4. We respectfully agree with this view and hold that the notice given in this case to the auction-purchaser was not infructuous, because his name was not added to the petition, dated 14th June, 1926, and notice to him was applied for only after the expiry of 30 days from the date of the sale.
5. In order to mitigate the hardship that is sure to arise from a strict adherence to the opposite view, some decisions have gone to the length of laying down that it is enough if the auction-purchaser's name is mentioned somewhere in the body of the judgment-debtor's application though not in the cause-title as one of the parties (see Raj Chandra Das v. Kali Kanta Das : AIR1923Cal394 and Mussammat Bibi Zainub v.
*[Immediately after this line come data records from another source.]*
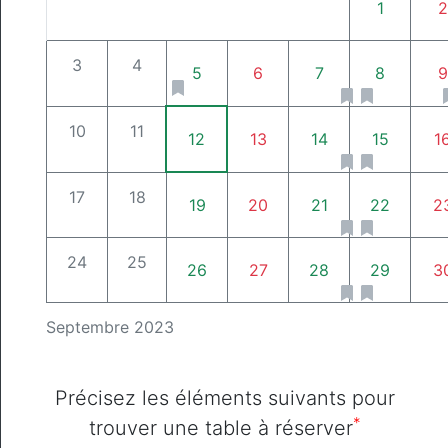
1
2
3
4
5
6
7
8
9
10
11
12
13
14
15
1
17
18
19
20
21
22
2
24
25
26
27
28
29
3
Septembre 2023
Précisez les éléments suivants pour
*
trouver une table à réserver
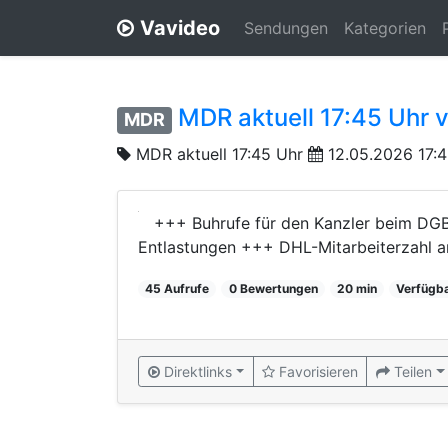
Vavideo
Sendungen
Kategorien
MDR aktuell 17:45 Uhr 
MDR
MDR aktuell 17:45 Uhr
12.05.2026 17:
+++ Buhrufe für den Kanzler beim DGB
Entlastungen +++ DHL-Mitarbeiterzahl a
45 Aufrufe
0 Bewertungen
20 min
Verfügba
Direktlinks
Favorisieren
Teilen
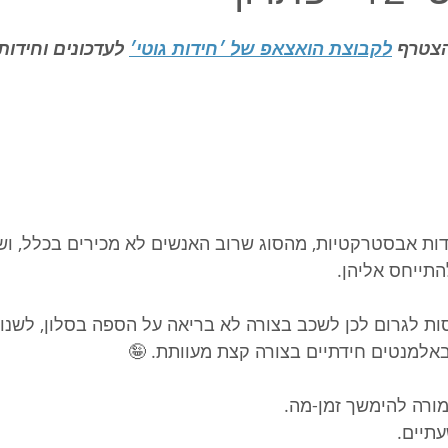
צטרף 
לקבוצת הואצאפ של ׳חידות גוטי׳
 לעדכונים וחידות
דות אבסטרקטיות, מהסוג שרוב האנשים לא מכירים בכלל, וש
התייחס אליהן. 
ות לגרום לכן לשכב בצורה לא בריאה על הספה בסלון, לשנות
באלמנטים חידתיים בצורה קצת מעוותת. 🤪
ורה להימשך זמן-מה. 
עתיים. 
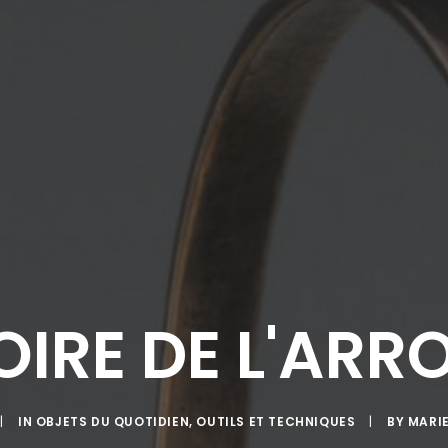
OIRE DE L'ARR
|
IN
OBJETS DU QUOTIDIEN
,
OUTILS ET TECHNIQUES
|
BY
MARIE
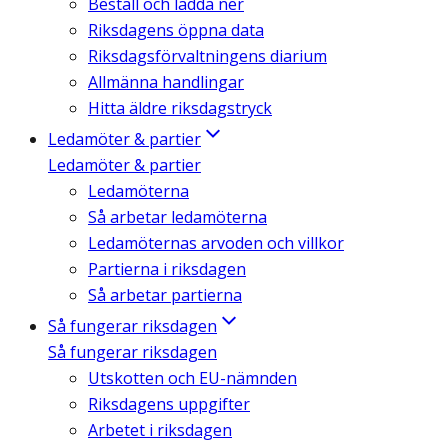
Beställ och ladda ner
Riksdagens öppna data
Riksdagsförvaltningens diarium
Allmänna handlingar
Hitta äldre riksdagstryck
Ledamöter & partier
Ledamöter & partier
Ledamöterna
Så arbetar ledamöterna
Ledamöternas arvoden och villkor
Partierna i riksdagen
Så arbetar partierna
Så fungerar riksdagen
Så fungerar riksdagen
Utskotten och EU-nämnden
Riksdagens uppgifter
Arbetet i riksdagen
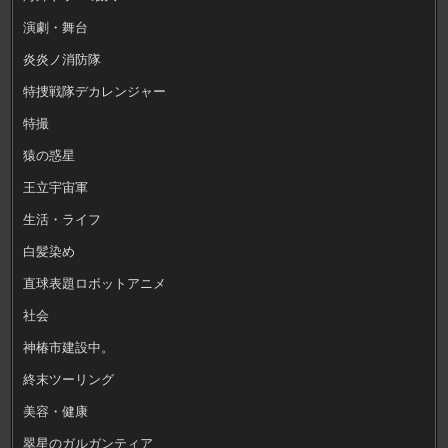
演劇・舞台
炎炎ノ消防隊
特捜戦隊デカレンジャー
特撮
猿の惑星
王立宇宙軍
生活・ライフ
白髪染め
直球表題ロボットアニメ
社会
神椿市建設中。
終末ツーリング
美容・健康
翠星のガルガンティア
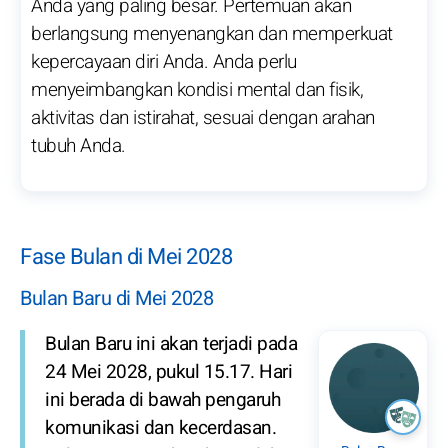
Anda yang paling besar. Pertemuan akan
berlangsung menyenangkan dan memperkuat
kepercayaan diri Anda. Anda perlu
menyeimbangkan kondisi mental dan fisik,
aktivitas dan istirahat, sesuai dengan arahan
tubuh Anda.
Fase Bulan di Mei 2028
Bulan Baru di Mei 2028
Bulan Baru ini akan terjadi pada
24 Mei 2028, pukul 15.17. Hari
ini berada di bawah pengaruh
komunikasi dan kecerdasan.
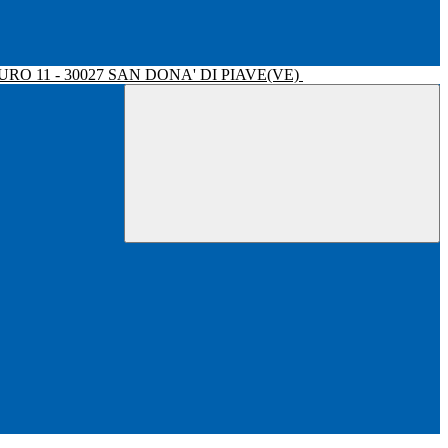
RO 11 - 30027 SAN DONA' DI PIAVE(VE)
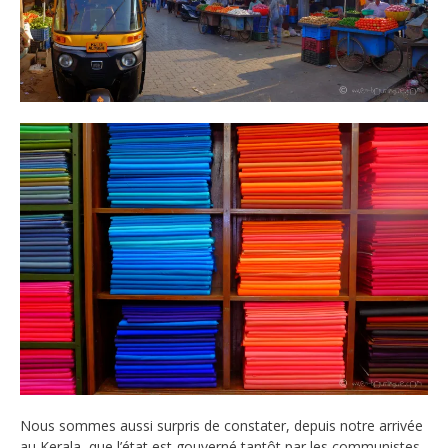
Nous sommes aussi surpris de constater, depuis notre arrivée
au Kerala, que l’état est gouverné tantôt par les communistes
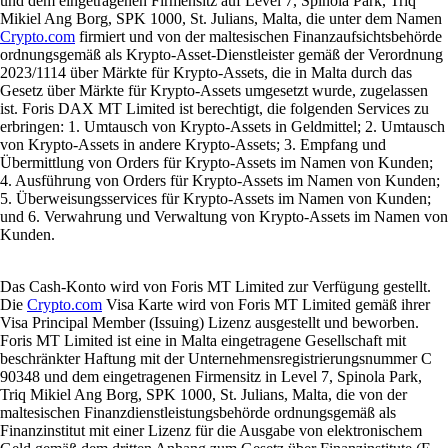
und dem eingetragenen Firmensitz auf Level 7, Spinola Park, Triq
Mikiel Ang Borg, SPK 1000, St. Julians, Malta, die unter dem Namen
Crypto.com
firmiert und von der maltesischen Finanzaufsichtsbehörde
ordnungsgemäß als Krypto-Asset-Dienstleister gemäß der Verordnung
2023/1114 über Märkte für Krypto-Assets, die in Malta durch das
Gesetz über Märkte für Krypto-Assets umgesetzt wurde, zugelassen
ist. Foris DAX MT Limited ist berechtigt, die folgenden Services zu
erbringen: 1. Umtausch von Krypto-Assets in Geldmittel; 2. Umtausch
von Krypto-Assets in andere Krypto-Assets; 3. Empfang und
Übermittlung von Orders für Krypto-Assets im Namen von Kunden;
4. Ausführung von Orders für Krypto-Assets im Namen von Kunden;
5. Überweisungsservices für Krypto-Assets im Namen von Kunden;
und 6. Verwahrung und Verwaltung von Krypto-Assets im Namen von
Kunden.
Das Cash-Konto wird von Foris MT Limited zur Verfügung gestellt.
Die
Crypto.com
Visa Karte wird von Foris MT Limited gemäß ihrer
Visa Principal Member (Issuing) Lizenz ausgestellt und beworben.
Foris MT Limited ist eine in Malta eingetragene Gesellschaft mit
beschränkter Haftung mit der Unternehmensregistrierungsnummer C
90348 und dem eingetragenen Firmensitz in Level 7, Spinola Park,
Triq Mikiel Ang Borg, SPK 1000, St. Julians, Malta, die von der
maltesischen Finanzdienstleistungsbehörde ordnungsgemäß als
Finanzinstitut mit einer Lizenz für die Ausgabe von elektronischem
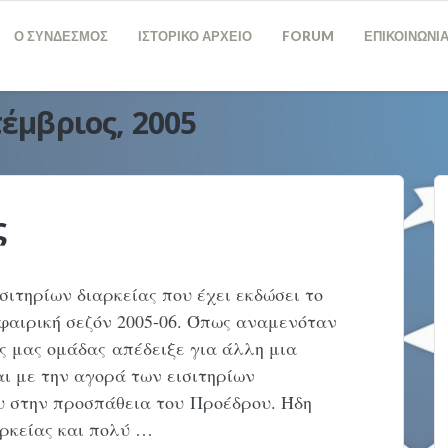
Ο ΣΥΝΔΕΣΜΟΣ
ΙΣΤΟΡΙΚΟ ΑΡΧΕΙΟ
FORUM
ΕΠΙΚΟΙΝΩΝΙ
έμβριος, 2005
ς
ισιτηρίων διαρκείας που έχει εκδώσει το
φαιρική σεζόν 2005-06. Όπως αναμενόταν
ς μας ομάδας απέδειξε για άλλη μια
αι με την αγορά των εισιτηρίων
ου στην προσπάθεια του Προέδρου. Ήδη
ρκείας και πολύ …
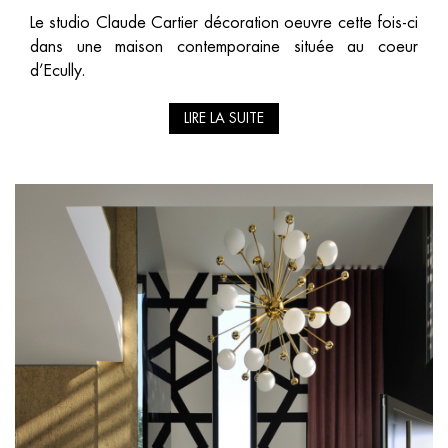
Le studio Claude Cartier décoration oeuvre cette fois-ci
dans une maison contemporaine située au coeur
d’Ecully.
LIRE LA SUITE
Paras Nath I.L.R.(1923) Pat. 800) We think that it is not correct to adopt a rule not justified by the language of the Code and then attempt to mitigate the hardships thereby created by tolerating its infringement. But if the substance of the matter is that the judgment-debtor must do all that he is required by law to do and no more within the time limited and then the Court must pass the order after notice to the persons affected, the fact that in this case in the lodgment schedule, dated 28th April (i.e., 16 days after the sale) the auction-purchaser was mentioned and it was also stated that the amount is to be deposited for setting aside the sale and the fact that the deposit was in fact made within 30 days of the sale were quite sufficient to meet the requirements of the law in any view of the case. The Civil Revision Petition is dismissed with costs.